Nevertheless, the Court’s use of a “captive audience” rationale was maddening for some of us in the free speech community. The implications of the more sweeping interpretation was evident in Phelps-Roper v. Strickland, 539 F.3d 356, 363 (6th Cir. 2008) where the court upheld bars on protests near medical buildings: “The Supreme Court has held that the State is warranted in protecting individuals from unwanted communication that implicates certain privacy interests when the listener is somehow ‘captive’ to the message.” It extends the ruling to cover patients and others as “captive.”

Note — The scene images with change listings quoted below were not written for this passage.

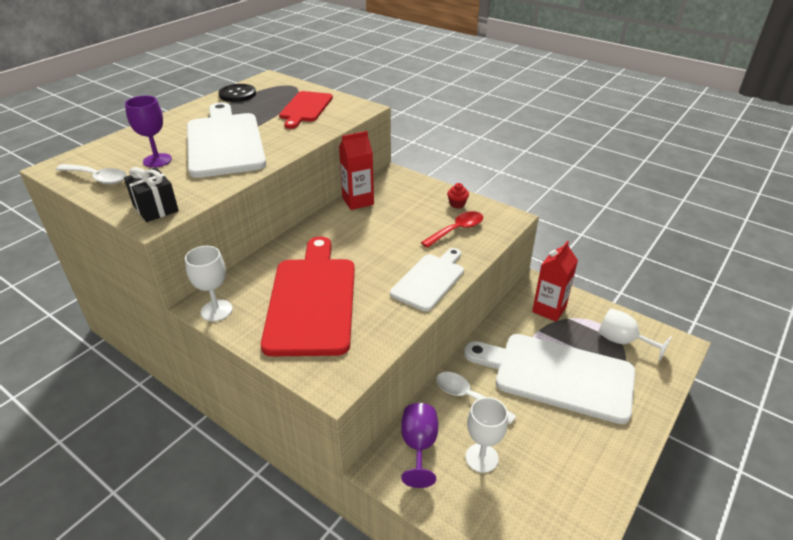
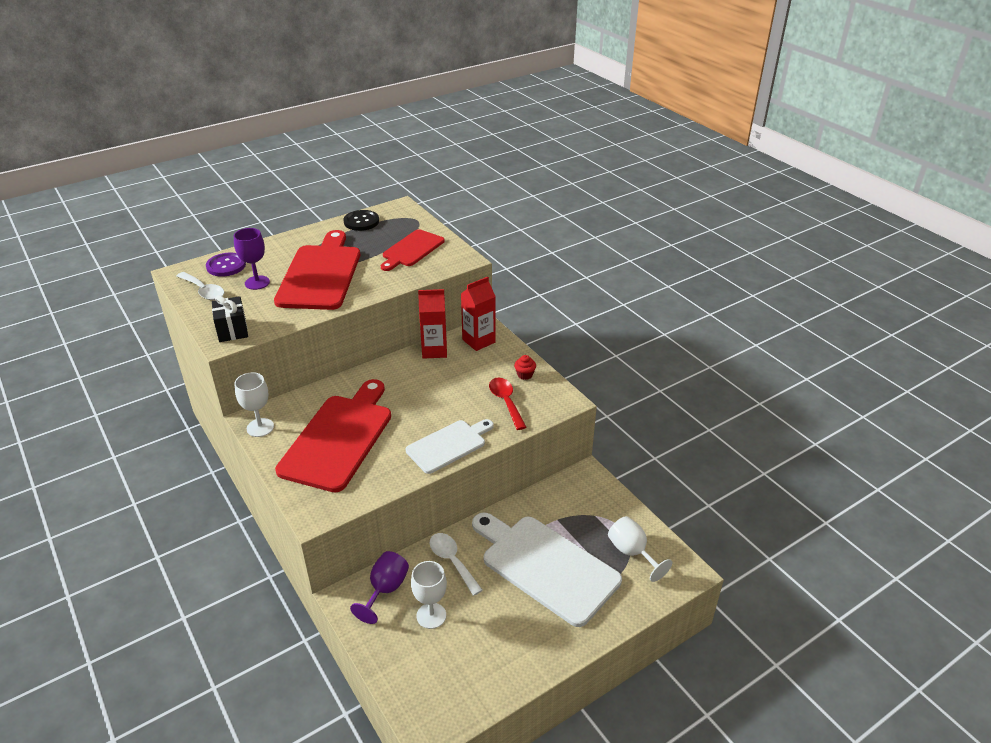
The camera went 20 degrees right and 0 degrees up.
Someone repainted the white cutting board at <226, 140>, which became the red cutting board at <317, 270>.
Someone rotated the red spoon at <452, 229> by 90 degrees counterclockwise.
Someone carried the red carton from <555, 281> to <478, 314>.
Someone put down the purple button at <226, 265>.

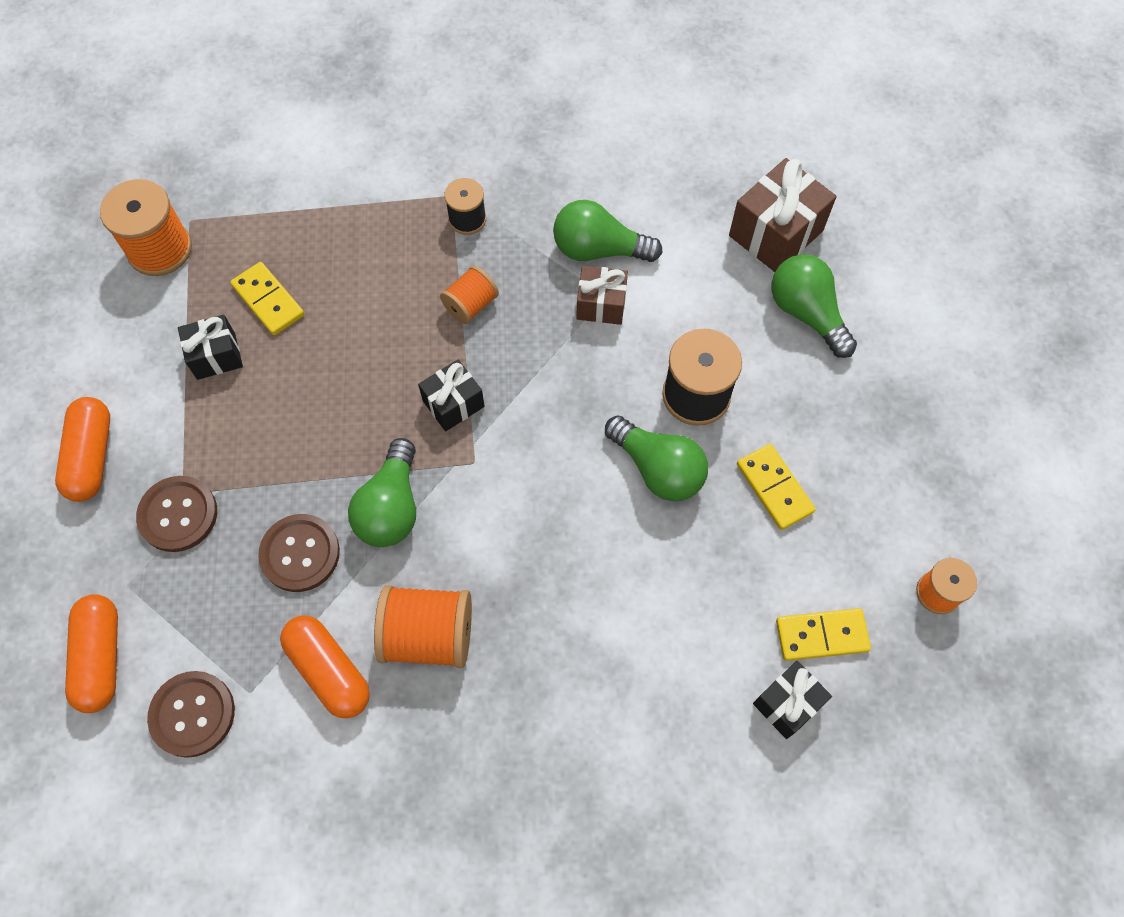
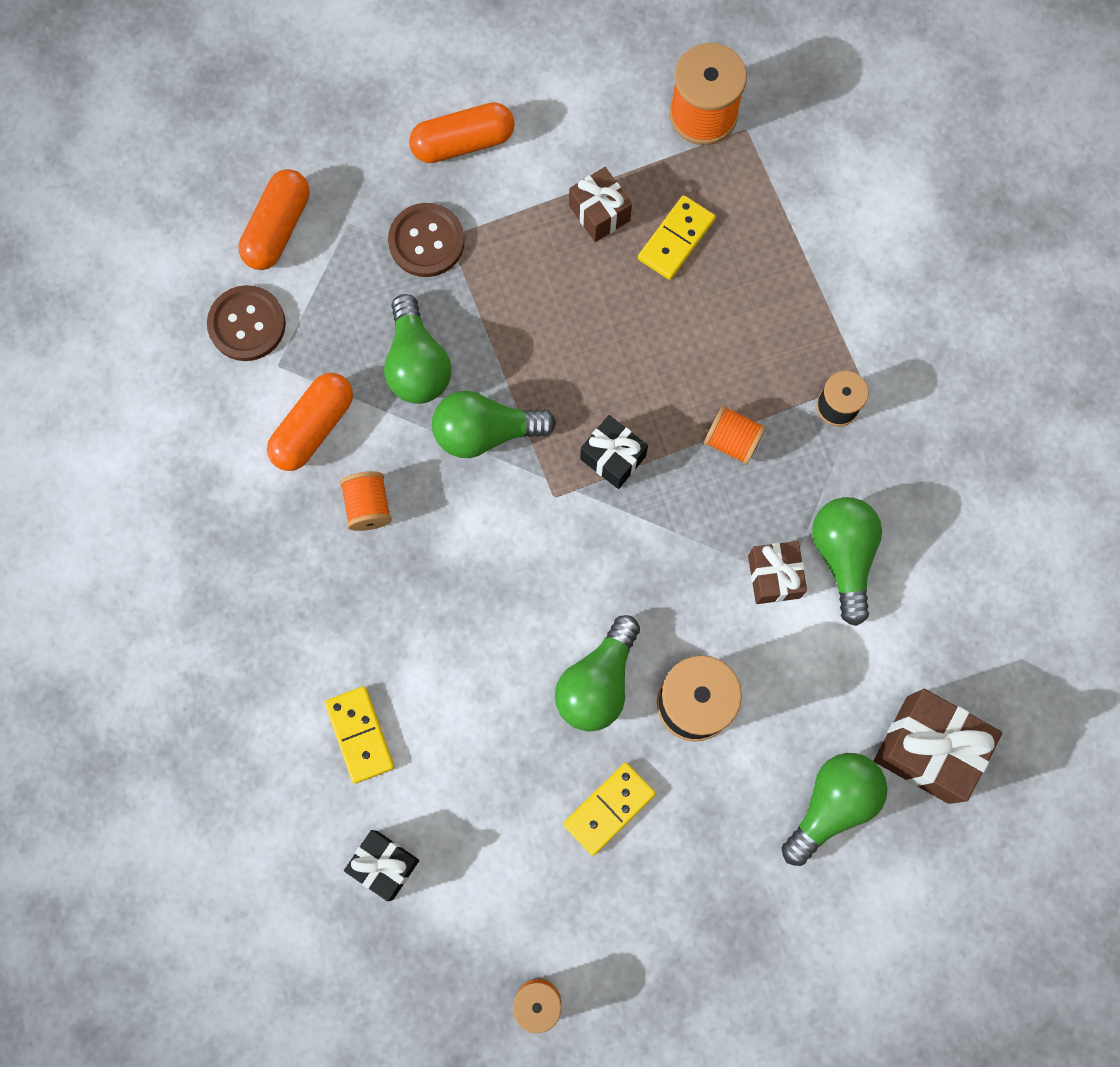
The camera went 75 degrees right and 10 degrees up.
Someone rotated the orange capsule at <91, 653> by 45 degrees counterclockwise.
Someone repainted the black gift at <210, 347>, which became the brown gift at <600, 204>.
Someone swapped the brown button at <299, 553> for the green light bulb at <417, 349>.
Someone scaled the orange spool at <423, 626> by 0.60.
Someone carried the yellow domino from <823, 634> to <359, 735>.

Such rulings run counter to the underlying values in cases like Hague v. CIO (1939), where Jersey City sought to categorically prohibited the Committee for Industrial Organization from picketing on public property. As Professor Epstein recognized, Justice Owen Roberts reaffirmed that “Wherever the title of streets and parks may rest, they have immemorially been held in trust for the use of the public and, time out of mind, have been used for purposes of assembly, communicating thoughts between citizens, and discussing public questions.” Epstein notes that such cases could be confined to a special rule supporting labor disputes but recognizes the implications for a more robust protection of free speech.
It is hard to see how the narrower approach advocated by Professor Epstein would be implemented. Most of these protesters have walked past the houses on sidewalks. Would police start to arrest anyone with a sign or anyone voicing pro-abortion views in the neighborhood? How about people just walking by in groups but without signs? It is difficult to see a discernible and workable line of regulation. What if a neighbor next door invited protesters on their property or put up signs denouncing a justice?
Many areas today are subject to multi-use zoning which is a mix of residential and business locations. This includes high rise buildings in major cities. Would all of these areas also be barred to protesters?
The alternative is to do precisely what the dissent in Frisby advocated in the narrow tailoring of such laws and addressing disruptive elements of such protests:
“Without question there are many aspects of residential picketing that, if unregulated, might easily become intrusive or unduly coercive. Indeed, some of these aspects are illustrated by this very case…Thus, for example, the government could constitutionally regulate the number of residential picketers, the hours during which a residential picket may take place, or the noise level of such a picket. In short, substantial regulation is permitted to neutralize the intrusive or unduly coercive aspects of picketing around the home. But to say that picketing may be substantially regulated is not to say that it may be prohibited in its entirety. Once size, time, volume, and the like have been controlled to ensure that the picket is no longer intrusive or coercive, only the speech itself remains, conveyed perhaps by a lone, silent individual, walking back and forth with a sign. Such speech, which no longer implicates the heightened governmental interest in residential privacy, is nevertheless banned by the Brookfield law. Therefore, the ordinance is not narrowly tailored.”
That may seem like “First Amendment exceptionalism” but the alternative is to put free speech on the slippery slope of ill-defined speech regulation.